After this class of drugs, the next type of drug is likely to be anti-PAC[sub]1[/sub]. Pituitary adenylate cyclase-activating polypeptide (PACAP) has been linked with both migraine and cluster headache, and it binds to PAC[sub]1[/sub] receptor. Blocking the receptor could help with the pain of migraine and cluster headaches.
I’ll post another update on May 18. Hopefully the first approval will come through.
Wow, now I don’t feel like I have a thing to complain about–I can’t imagine what life is like when someone has daily migraines.
I get them once every three or four months, but there was an odd uptick in March/April, with one a week or so. I had the same uptick last spring as well.
So I spend my sunny evenings avoiding the western sunlight streaming in my windows, for fear of triggering one…or not. I never can pinpoint what sets one off.

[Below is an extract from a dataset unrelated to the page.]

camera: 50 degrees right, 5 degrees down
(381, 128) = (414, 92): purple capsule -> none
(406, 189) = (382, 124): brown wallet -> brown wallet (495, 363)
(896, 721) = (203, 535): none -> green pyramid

When the fuzzy vision starts, I take a Relpax. It’s always a mystery about that, if it really does anything–I always think “but imagine what it would have felt like had I not taken that pill,” but there is no way to know. But, any port in a storm, and I haven’t had the full-on nausea version in quite a while.
I would recommend that all fellow sufferers educate the young folks around you. I am forever thankful to my boss when I was 17 who told me about the first time he had a migraine and described the symptoms. It’s nice to know that there is a common ailment that can make half of your body temporarily go numb, and it doesn’t necessarily mean you are having a stroke.

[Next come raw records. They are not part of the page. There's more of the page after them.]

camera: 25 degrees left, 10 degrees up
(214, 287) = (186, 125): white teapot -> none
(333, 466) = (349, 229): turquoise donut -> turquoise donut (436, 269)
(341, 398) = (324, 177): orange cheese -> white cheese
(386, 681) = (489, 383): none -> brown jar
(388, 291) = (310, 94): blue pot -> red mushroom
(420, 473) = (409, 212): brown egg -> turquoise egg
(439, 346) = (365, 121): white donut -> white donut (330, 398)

They may return. I get them periodically, and have for some years now. The last one, even though I knew what it was, actually scared me. It was about three years ago, but in addition to the aura, I experienced aphasia, which is impaired speech. I thought I was having some sort of TIA and went to the ER. Turned out not to be the case. I usually get a low-grade headache following an ocular migraine, so have learned to take a couple of aspirin at the onset.
I don’t get them nearly as much as I did when I was in my 20’s…used to get a large migraine every month or so (which would completely disable me for at least a day if not two). These days it’s maybe once a year. No idea if they still even prescribe it, but I used to get the Imitrex shots (I could only use the oral version if I caught it before I started violently throwing up once the migraine set in). I’m sure there are newer/better drugs today, but those shots were a life saver for me at the time.
Maybe this is too obvious but have you tracked pollen levels? Or maybe a sudden spike in UV levels? That would be my first guess for stuff that increases in Spring. Sometimes people get focussed on what they ate or did and forget about environment stuff.
I have been hoping that it is exactly this. Not only do pollen levels increase in springtime, but I do as much running outdoors as I can, so it makes sense that things would spike in springtime, and I hope that’s it. By the time summer rolls around I’m running at the gym (sticky hot weather) and the pollen has calmed down.
But isn’t part of the joy of migraines the never-ending quest to pin down exactly what triggers them?
Yes, it is. Triggers can be all kinds of things, including exercise. Just the fact that you suddenly start running a lot more in Spring could be what does it. You might talk to your doctor about taking a preventative just in in April if this is an annual pattern. Might as well.
Quick update to let everyone know that Aimovig, the first of the anti-cgrp drugs, has been approved by the FDA. If you’re interested in trying it, now is the time to contact your neurologist.